Little Caesar (1931) Director: Marvin LeRoy
Directed by Marvin LeRoy for Warner Bros., Little Caesar (1931) is the first great crime film in cinematic history. The film launched a series of mob-crime films in the 1930s, all mimicking its sleazy, low-budget sets that reflected the criminal underworld of the 1920s and 1930s. The film’s title character and story-line all mirror the life and times of Al Capone. Little Caesar stars Edward G. Robinson as Little Caesar and Douglas Fairbanks as Joe Massara.
The film opens with a partial quote from the book of Matthew:
“…for all they take the sword shall perish with the sword”
The big city mob world has been dominated by Diamond Pete Montana.

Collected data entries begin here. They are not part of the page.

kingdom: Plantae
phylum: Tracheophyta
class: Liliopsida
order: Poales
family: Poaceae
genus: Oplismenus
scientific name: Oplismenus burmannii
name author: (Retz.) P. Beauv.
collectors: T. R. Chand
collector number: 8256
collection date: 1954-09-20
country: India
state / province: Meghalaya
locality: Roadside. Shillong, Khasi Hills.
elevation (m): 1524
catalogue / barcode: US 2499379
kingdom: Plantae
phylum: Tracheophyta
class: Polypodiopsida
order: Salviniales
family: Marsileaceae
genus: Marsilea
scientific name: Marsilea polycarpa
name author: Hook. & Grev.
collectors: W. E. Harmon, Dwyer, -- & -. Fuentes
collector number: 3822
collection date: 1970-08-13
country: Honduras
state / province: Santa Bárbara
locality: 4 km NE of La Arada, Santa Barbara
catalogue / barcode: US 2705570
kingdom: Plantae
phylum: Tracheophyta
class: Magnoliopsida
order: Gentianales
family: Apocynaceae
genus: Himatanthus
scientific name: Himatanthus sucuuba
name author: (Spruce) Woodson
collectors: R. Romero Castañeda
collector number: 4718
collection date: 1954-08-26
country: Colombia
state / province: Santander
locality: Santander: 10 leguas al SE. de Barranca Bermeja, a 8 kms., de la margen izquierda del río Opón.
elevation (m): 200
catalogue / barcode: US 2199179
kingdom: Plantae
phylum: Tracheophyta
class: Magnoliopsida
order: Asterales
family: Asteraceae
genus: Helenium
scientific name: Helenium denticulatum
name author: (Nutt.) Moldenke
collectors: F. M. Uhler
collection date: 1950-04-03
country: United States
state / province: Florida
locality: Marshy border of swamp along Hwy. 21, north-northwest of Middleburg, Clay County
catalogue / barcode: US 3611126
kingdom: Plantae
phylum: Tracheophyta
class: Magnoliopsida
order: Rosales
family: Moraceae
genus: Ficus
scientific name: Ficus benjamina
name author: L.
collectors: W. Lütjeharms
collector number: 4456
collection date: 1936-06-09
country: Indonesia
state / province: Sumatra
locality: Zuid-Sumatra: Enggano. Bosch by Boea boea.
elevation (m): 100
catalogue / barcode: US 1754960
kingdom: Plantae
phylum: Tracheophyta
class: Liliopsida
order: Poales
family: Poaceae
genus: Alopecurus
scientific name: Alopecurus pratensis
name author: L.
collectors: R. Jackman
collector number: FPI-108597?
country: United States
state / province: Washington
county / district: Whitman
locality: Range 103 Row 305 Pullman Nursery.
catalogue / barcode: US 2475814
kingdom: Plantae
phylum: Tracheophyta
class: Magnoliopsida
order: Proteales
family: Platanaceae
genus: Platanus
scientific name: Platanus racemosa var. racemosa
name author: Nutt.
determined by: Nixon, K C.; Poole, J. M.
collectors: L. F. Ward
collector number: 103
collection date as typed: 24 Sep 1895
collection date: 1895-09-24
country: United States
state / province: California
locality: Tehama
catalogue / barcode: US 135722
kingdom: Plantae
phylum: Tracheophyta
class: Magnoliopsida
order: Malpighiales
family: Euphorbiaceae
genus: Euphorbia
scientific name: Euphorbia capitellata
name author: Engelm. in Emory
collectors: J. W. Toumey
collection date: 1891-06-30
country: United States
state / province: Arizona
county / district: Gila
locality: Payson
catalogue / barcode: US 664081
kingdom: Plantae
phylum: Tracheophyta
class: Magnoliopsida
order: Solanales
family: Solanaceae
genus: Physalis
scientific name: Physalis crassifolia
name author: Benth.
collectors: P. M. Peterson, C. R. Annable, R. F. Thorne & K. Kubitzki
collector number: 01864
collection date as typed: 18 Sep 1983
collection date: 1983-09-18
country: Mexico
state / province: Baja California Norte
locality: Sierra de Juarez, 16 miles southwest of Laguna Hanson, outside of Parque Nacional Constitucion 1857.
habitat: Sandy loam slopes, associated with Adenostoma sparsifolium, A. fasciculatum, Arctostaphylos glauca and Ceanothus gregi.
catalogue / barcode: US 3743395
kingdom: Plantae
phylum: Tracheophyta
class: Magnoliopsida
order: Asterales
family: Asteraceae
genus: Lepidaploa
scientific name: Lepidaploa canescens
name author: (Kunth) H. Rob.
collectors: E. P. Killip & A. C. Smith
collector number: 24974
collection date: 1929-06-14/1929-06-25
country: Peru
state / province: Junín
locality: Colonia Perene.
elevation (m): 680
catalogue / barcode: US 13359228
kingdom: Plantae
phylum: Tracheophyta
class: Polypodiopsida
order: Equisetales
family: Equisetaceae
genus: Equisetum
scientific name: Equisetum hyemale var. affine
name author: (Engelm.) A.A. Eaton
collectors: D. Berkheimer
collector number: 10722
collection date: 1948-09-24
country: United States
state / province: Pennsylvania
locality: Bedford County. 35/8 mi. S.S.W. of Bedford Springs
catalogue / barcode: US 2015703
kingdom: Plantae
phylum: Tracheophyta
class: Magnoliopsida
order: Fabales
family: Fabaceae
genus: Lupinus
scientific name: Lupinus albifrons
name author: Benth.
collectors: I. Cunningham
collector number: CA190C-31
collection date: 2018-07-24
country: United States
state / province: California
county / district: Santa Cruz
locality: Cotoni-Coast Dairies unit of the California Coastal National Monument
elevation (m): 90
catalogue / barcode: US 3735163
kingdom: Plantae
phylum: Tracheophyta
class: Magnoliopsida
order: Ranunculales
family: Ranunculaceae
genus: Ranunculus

Caesar Enrico Bandello, or “Rico”, complains that he wants the chance to ‘be somebody’, like a fugitive or an outlaw who commands respect and authority. He and his friend Joe join the Sam Vettori gang, and their first job is to rob the night club where Joe works. Despite strict orders, Rico guns down commissioner Alvin McClure during the heist.
Upon returning, Rico seizes control of Sam’s gang and after nearly getting shot by ‘the Big Bosses’ henchmen, he edges out other rival mob bosses and gains control of the city’s entire north side.
Rico goes to Joe after Joe threatens to defect, and Rico tries to kill him but finds he doesn’t have the strength to kill his good friend. Joe goes to the cops who give chase to Rico and destroy his powerful organization. Rico escapes and hides in a shelter before he overhears how the papers label him a coward. He foolishly calls the police to threaten them, but his call is traced. He flees to a spot below a billboard of Joe and Olga dancing where he is shot by the police. Dying, he utters, “Mother of mercy, is this the end of Rico?”
Little Caesar vaulted Edward Robinson into Hollywood stardom, and brought crime films into the mainstream. It is a classic that should be in every film lover’s repertoire, particularly for its noir themes in further connecting German Expressionism with Hollywood extravagance.